# Old Fashioned Morphine



## AlwaysLost (Oct 23, 2017)

Some of the best singing with a travelling video. This song will bring me out or retirement (briefly) as soon as I am able.


----------



## sd40chef (Oct 23, 2017)

great cover. travelled in nova scotia and newfoundland with some people, including sarah (girl on the right side playing banjo), a few years back.


----------



## Odin (Oct 23, 2017)

This ... this is the same.... sirens... I remember that sound!


----------



## Odin (Oct 23, 2017)

Bravo.


----------



## rooster831 (Oct 24, 2017)

yeah old fashioned morphine sounds good to me


----------



## Athena212 (Nov 6, 2017)

I dig it


----------



## AlwaysLost (Nov 7, 2017)

Athena212 said:


> I dig it



Off Topic but welcome to STP Athena Goddess of Wisdom, Strategy and War. Two gods of war responding to one post that is pretty epic.


----------



## Athena212 (Nov 7, 2017)

Thank you; I agree pretty epic.


----------



## Deleted member 20975 (Mar 8, 2018)

sd40chef said:


> great cover. travelled in nova scotia and newfoundland with some people, including sarah (girl on the right side playing banjo), a few years back.

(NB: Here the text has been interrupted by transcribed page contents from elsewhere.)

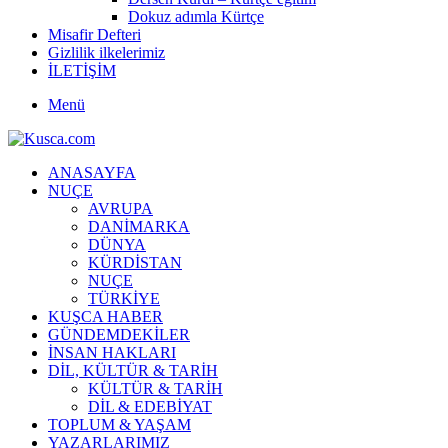
Dokuz adımla Kürtçe
Misafir Defteri
Gizlilik ilkelerimiz
İLETİŞİM
Menü
ANASAYFA
NUÇE
AVRUPA
DANİMARKA
DÜNYA
KÜRDİSTAN
NUÇE
TÜRKİYE
KUŞCA HABER
GÜNDEMDEKİLER
İNSAN HAKLARI
DİL, KÜLTÜR & TARİH
KÜLTÜR & TARİH
DİL & EDEBİYAT
TOPLUM & YAŞAM
YAZARLARIMIZ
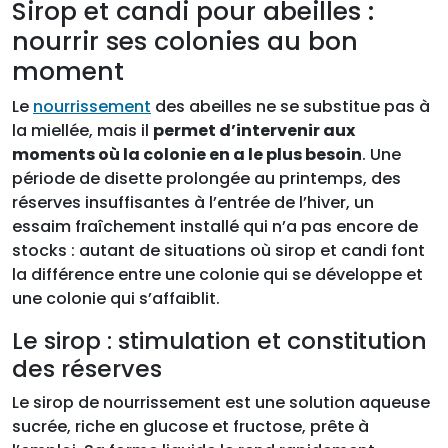
Sirop et candi pour abeilles :
nourrir ses colonies au bon
moment
Le
nourrissement
des abeilles ne se substitue pas à
la miellée, mais il
permet d’intervenir aux
moments où la colonie en a le plus besoin
. Une
période de disette prolongée au printemps, des
réserves insuffisantes à l’entrée de l’hiver, un
essaim fraîchement installé qui n’a pas encore de
stocks : autant de situations où sirop et candi font
la différence entre une colonie qui se développe et
une colonie qui s’affaiblit.
Le sirop : stimulation et constitution
des réserves
Le sirop de nourrissement est une solution aqueuse
sucrée, riche en glucose et fructose, prête à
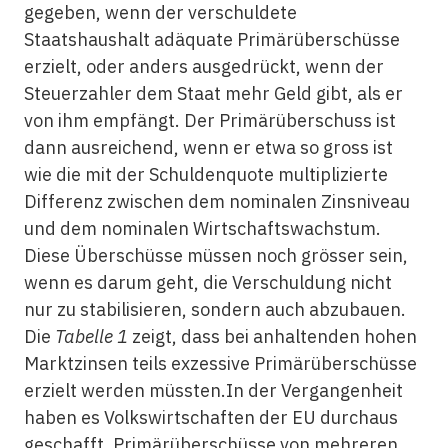
gegeben, wenn der verschuldete
Staatshaushalt adäquate Primärüberschüsse
erzielt, oder anders ausgedrückt, wenn der
Steuerzahler dem Staat mehr Geld gibt, als er
von ihm empfängt. Der Primärüberschuss ist
dann ausreichend, wenn er etwa so gross ist
wie die mit der Schuldenquote multiplizierte
Differenz zwischen dem nominalen Zinsniveau
und dem nominalen Wirtschaftswachstum.
Diese Überschüsse müssen noch grösser sein,
wenn es darum geht, die Verschuldung nicht
nur zu stabilisieren, sondern auch abzubauen.
Die
Tabelle 1
zeigt, dass bei anhaltenden hohen
Marktzinsen teils exzessive Primärüberschüsse
erzielt werden müssten.In der Vergangenheit
haben es Volkswirtschaften der EU durchaus
geschafft, Primärüberschüsse von mehreren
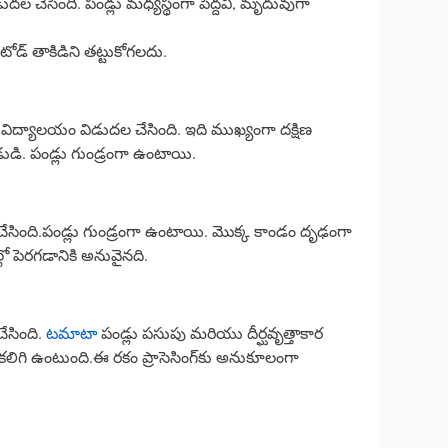
డుదల చేసింది. పండ్లు మధ్యస్థంగా పెద్దవి, మృదువుగా
డ్‌ తాకిడిని తట్టుకోగలదు.
విద్యాలయం విడుదల చేసింది. ఇది ముఖ్యంగా దక్షిణ
డి. పండ్లు గుండ్రంగా ఉంటాయి.
ల చేసింది.పండ్లు గుండ్రంగా ఉంటాయి. మొక్క కాండం దృఢంగా
లో పెరగడానికి అనువైనది.
చేసింది.
టమాటా
పండ్లు పసుపు మరియు దీర్ఘవృత్తాకార
గి ఉంటుంది.ఈ రకం ప్రాసెసింగ్‌కు అనుకూలంగా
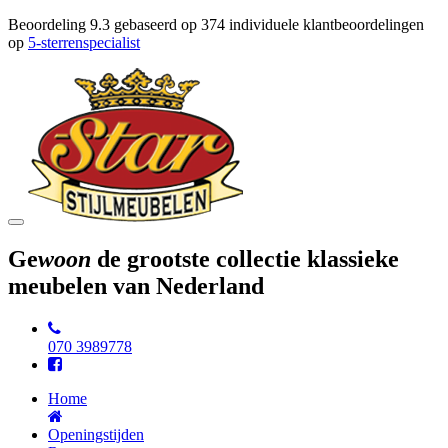
Beoordeling
9.3
gebaseerd op
374
individuele klantbeoordelingen
op
5-sterrenspecialist
Toggle
navigation
Ge
woon
de grootste collectie klassieke
meubelen van Nederland
070 3989778
Home
Openingstijden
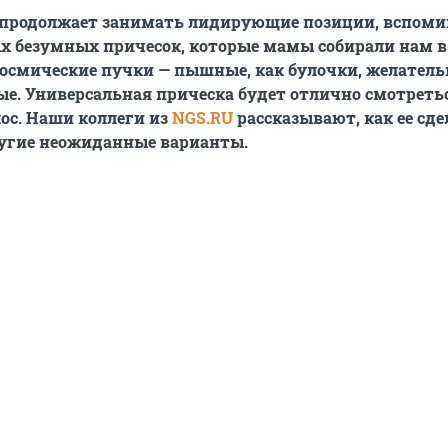
 продолжает занимать лидирующие позиции, вспоми
 безумных причесок, которые мамы собирали нам в
осмические пучки — пышные, как булочки, желатель
. Универсальная прическа будет отлично смотреть
ос. Наши коллеги из
NGS.RU
рассказывают, как ее сде
угие неожиданные варианты.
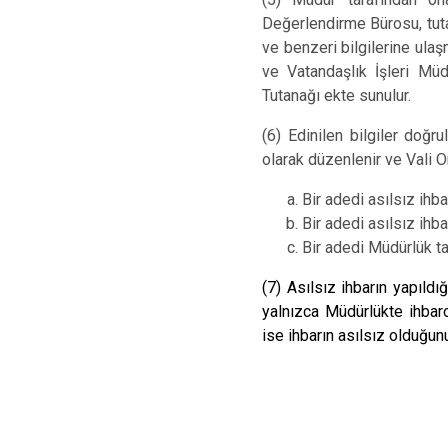
Değerlendirme Bürosu, tuta
ve benzeri bilgilerine ulaş
ve Vatandaşlık İşleri Müd
Tutanağı ekte sunulur.
(6) Edinilen bilgiler doğr
olarak düzenlenir ve Vali O
Bir adedi asılsız ihba
Bir adedi asılsız ihb
Bir adedi Müdürlük tar
(7) Asılsız ihbarın yapıld
yalnızca Müdürlükte ihbarc
ise ihbarın asılsız olduğun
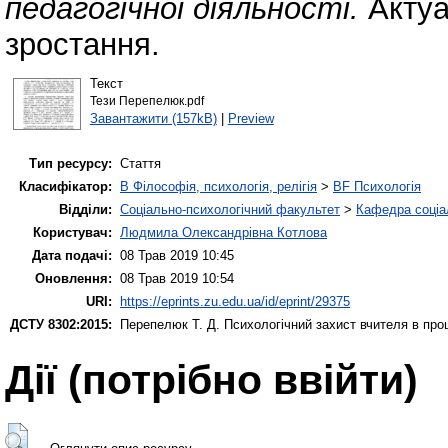
педагогічної діяльності.
Актуа
зростання.
Текст
Тези Перепелюк.pdf
Завантажити (157kB)
|
Preview
Тип ресурсу:
Стаття
Класифікатор:
B Філософія, психологія, релігія
>
BF Психологія
Відділи:
Соціально-психологічний факультет
>
Кафедра соціал
Користувач:
Людмила Олександрівна Котлова
Дата подачі:
08 Трав 2019 10:45
Оновлення:
08 Трав 2019 10:54
URI:
https://eprints.zu.edu.ua/id/eprint/29375
ДСТУ 8302:2015:
Перепелюк Т. Д.
Психологічний захист вчителя в проц
Дії ​​(потрібно ввійти)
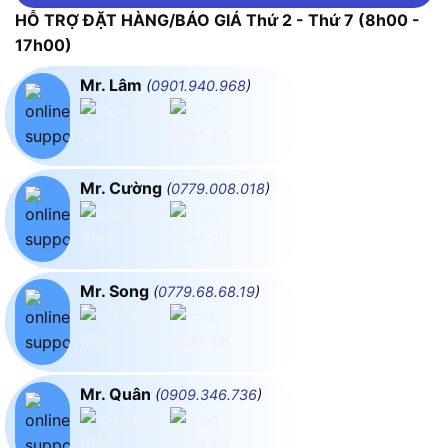
HỖ TRỢ ĐẶT HÀNG/BÁO GIÁ Thứ 2 - Thứ 7 (8h00 -
17h00)
Mr. Lâm
(
0901.940.968
)
Mr. Cường
(
0779.008.018
)
Mr. Song
(
0779.68.68.19
)
Mr. Quân
(
0909.346.736
)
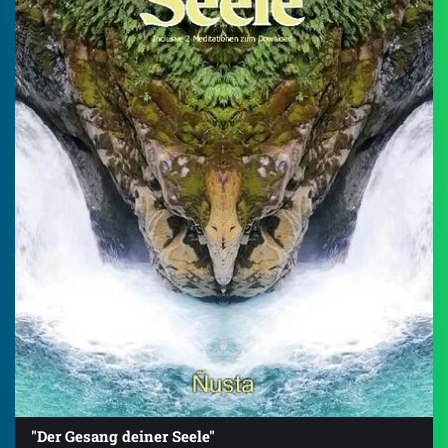
"Der Gesang deiner Seele"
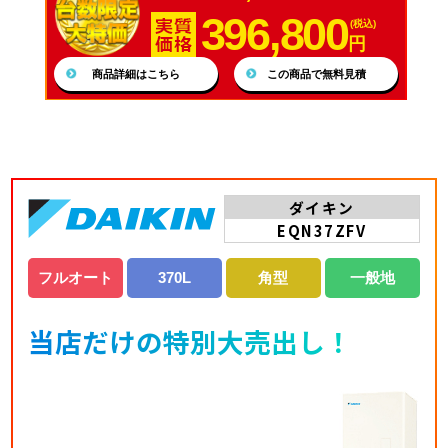
396,800
(税込)
円
商品詳細はこちら
この商品で無料見積
ダイキン
EQN37ZFV
フルオート
370L
角型
一般地
当店だけの特別大売出し！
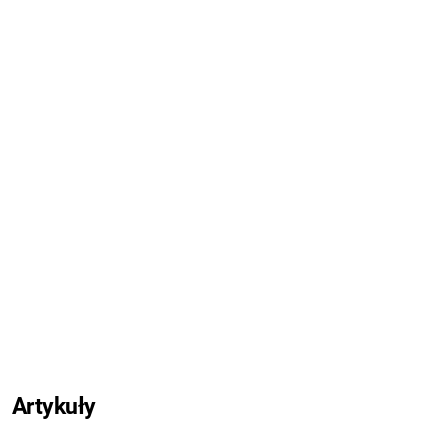
Artykuły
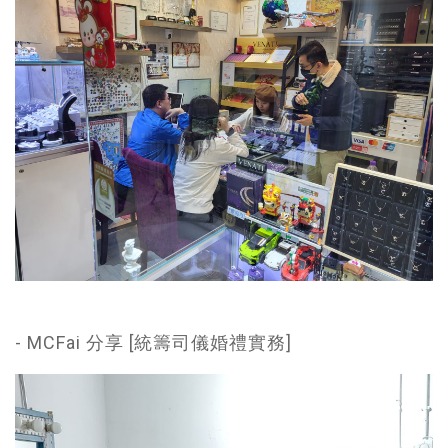
- MCFai 分享 [統籌司儀婚禮實務]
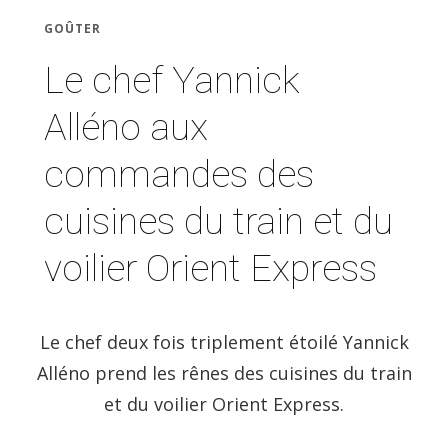
GOÛTER
Le chef Yannick
Alléno aux
commandes des
cuisines du train et du
voilier Orient Express
Le chef deux fois triplement étoilé Yannick
Alléno prend les rênes des cuisines du train
et du voilier Orient Express.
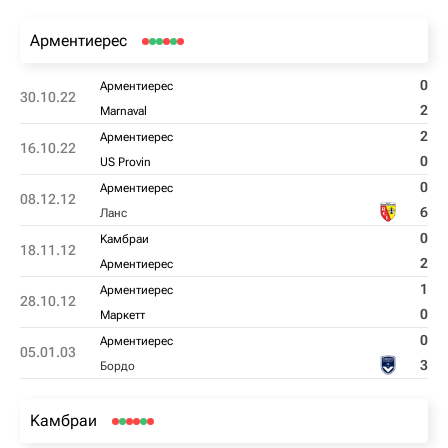
Арментиерес
0
Арментиерес
30.10.22
2
Marnaval
2
Арментиерес
16.10.22
0
US Provin
0
Арментиерес
08.12.12
6
Ланс
0
Kамбраи
18.11.12
2
Арментиерес
1
Арментиерес
28.10.12
0
Маркетт
0
Арментиерес
05.01.03
3
Бордо
Kамбраи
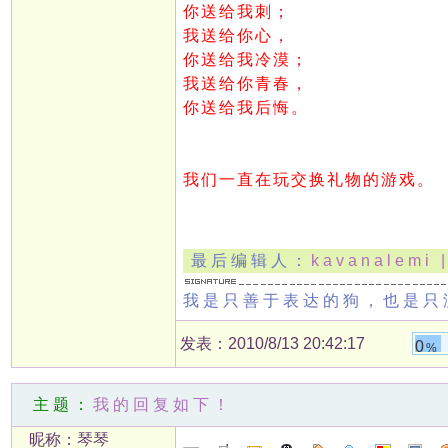
你送给我刺；
我送给你心，
你送给我冷漠；
我送给你青春，
你送给我后悔。
我们一直在玩交换礼物的游戏。
最后编辑人：
kavanalemi |
我是只善于表达的狗，也是只
发表：2010/8/13 20:42:17
0
%
主题：
我的回复如下！
昵称：琴琴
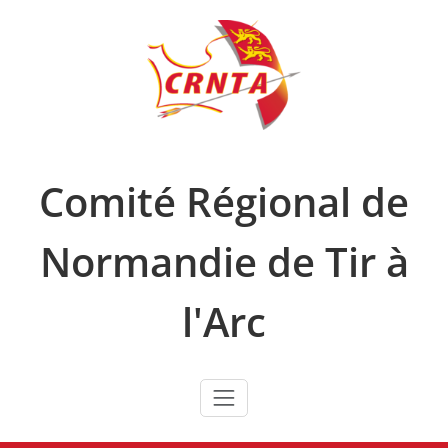
Skip
to
content
Comité Régional de
Normandie de Tir à
l'Arc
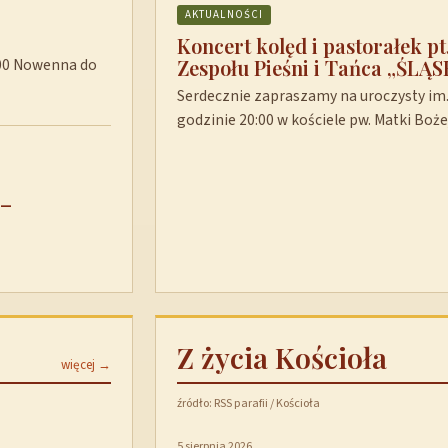
AKTUALNOŚCI
Koncert kolęd i pastorałek p
Zespołu Pieśni i Tańca „ŚLĄS
8:00 Nowenna do
Serdecznie zapraszamy na uroczysty im. 
godzinie 20:00 w kościele pw. Matki Boż
 –
Z życia Kościoła
więcej →
źródło: RSS parafii / Kościoła
5 sierpnia 2026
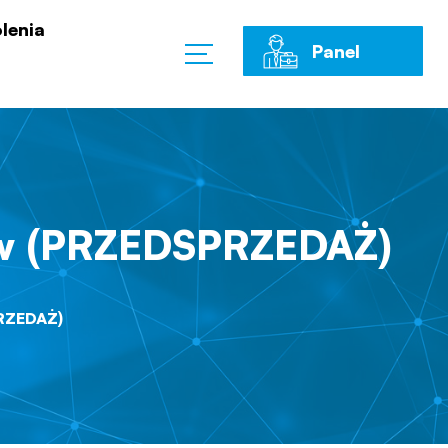
lenia
Panel
Klienta
ów (PRZEDSPRZEDAŻ)
RZEDAŻ)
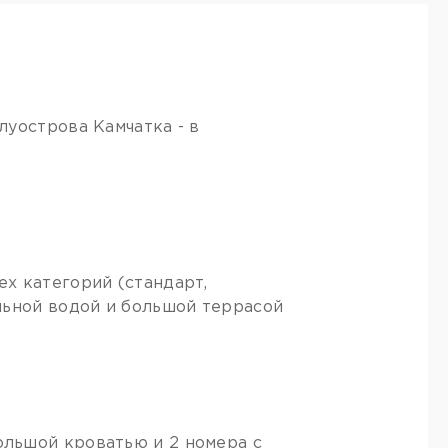
луострова Камчатка - в
х категорий (стандарт,
льной водой и большой террасой
.
ольшой кроватью и 2 номера с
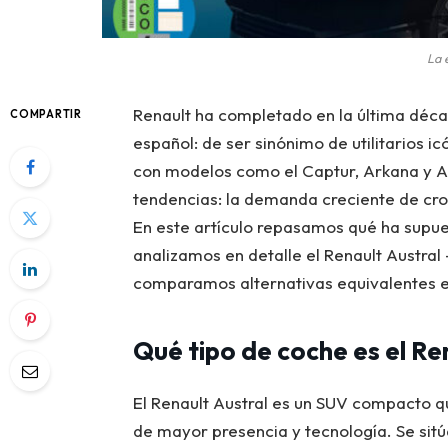
La 
Renault ha completado en la última déc
COMPARTIR
español: de ser sinónimo de utilitarios i
con modelos como el Captur, Arkana y Au
tendencias: la demanda creciente de cros
En este artículo repasamos qué ha supu
analizamos en detalle el Renault Austr
comparamos alternativas equivalentes e
Qué tipo de coche es el Re
El Renault Austral es un SUV compacto qu
de mayor presencia y tecnología. Se sit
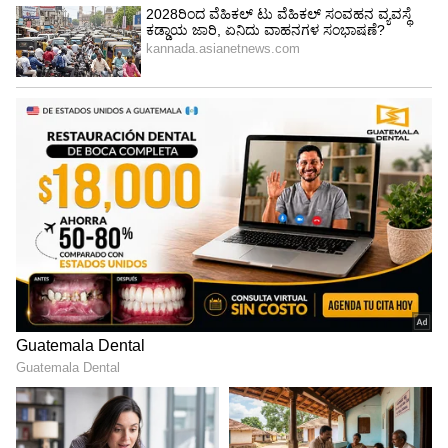
ಶರಾವತಿ ನದಿಯು (Sharavati River) ಅಂತಿಮವಾಗಿ ಮತ್ತು
ಶಾಂತವಾಗಿ ಹೊನ್ನಾವರದ ಅರೇಬಿಯನ್ ಸಮುದ್ರವನ್ನು
(Arabian sea) ಸೇರುತ್ತದೆ. ಈ ಚಿತ್ರಗಳು
ವರ್ಧಿಸಲ್ಪಟ್ಟಿವೆಯೇ (Enhanced) ಎಂಬ ಬಗ್ಗೆ ನನಗೆ
ಖಚಿತವಿಲ್ಲ, ಆದರೆ ಹೊನ್ನಾವರವು ಒಂದು ಮಾಂತ್ರಿಕ
ಭೂದೃಶ್ಯವಾಗಿದೆ (Honnavara Magical Land) ಎಂಬುದು
ಸ್ಪಷ್ಟವಾಗಿದೆ.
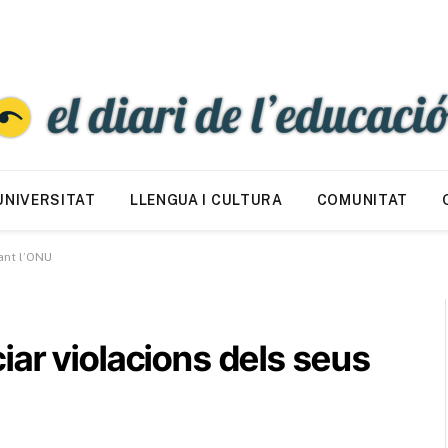
UNIVERSITAT
LLENGUA I CULTURA
COMUNITAT
ant l’ONU
ar violacions dels seus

Did a guy and his dog pick you up in a black honda civic and rip around while blasting anti-cimex really loud as you fell asleep? Hahaha. If so that was me. Spun a 40 then got soaked in my shitty tent and ended up crashing in my car.


----------



## Deleted member 20975 (Mar 8, 2018)

Good old fashioned cocaine ;D


----------